_Exercise directions_. From the data below, gather every line that contains the word "Core". Only matches in the same uppercase and lowercase form count.

_Task inputs_.
····················
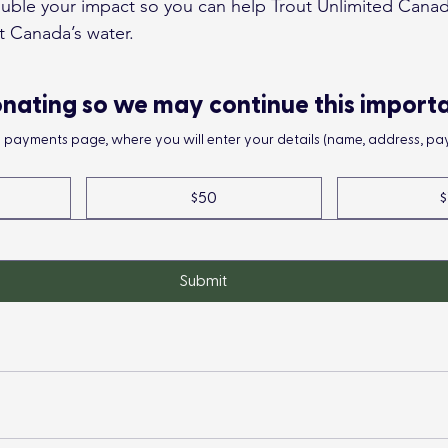
ouble your impact so you can help Trout Unlimited Canad
t Canada’s water.
nating so we may continue this import
he payments page, where you will enter your details (name, address, pay
$50
$
Submit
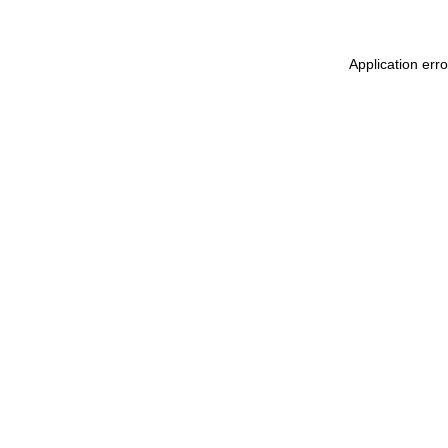
Application err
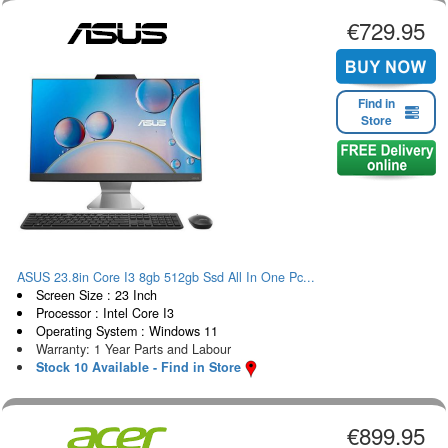
€729.95
Find in
Store
ASUS 23.8in Core I3 8gb 512gb Ssd All In One Pc...
Screen Size : 23 Inch
Processor : Intel Core I3
Operating System : Windows 11
Warranty: 1 Year Parts and Labour
Stock 10 Available - Find in Store
€899.95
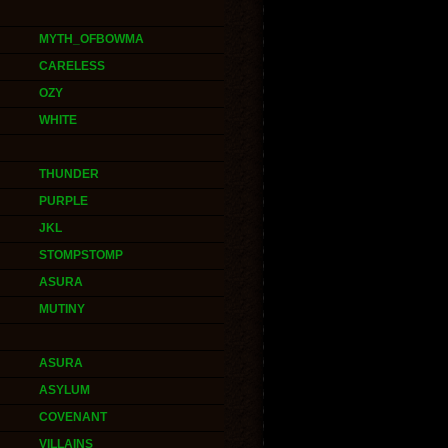
MYTH_OFBOWMA
CARELESS
OZY
WHITE
THUNDER
PURPLE
JKL
STOMPSTOMP
ASURA
MUTINY
ASURA
ASYLUM
COVENANT
VILLAINS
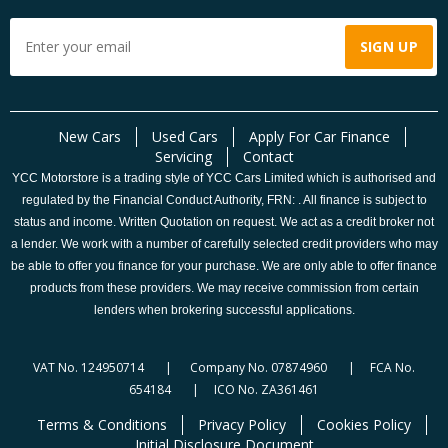
New Cars
Used Cars
Apply For Car Finance
Servicing
Contact
YCC Motorstore is a trading style of YCC Cars Limited which is authorised and
regulated by the Financial Conduct Authority, FRN: . All finance is subject to
status and income. Written Quotation on request. We act as a credit broker not
a lender. We work with a number of carefully selected credit providers who may
be able to offer you finance for your purchase. We are only able to offer finance
products from these providers. We may receive commission from certain
lenders when brokering successful applications.
VAT No. 124950714 | Company No. 07874960 | FCA No.
654184 | ICO No. ZA361461
Terms & Conditions
Privacy Policy
Cookies Policy
Initial Disclosure Document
····················
_Solution to this exercise_.
ASUS 23.8in Core I3 8gb 512gb Ssd All In One Pc...
Processor : Intel Core I3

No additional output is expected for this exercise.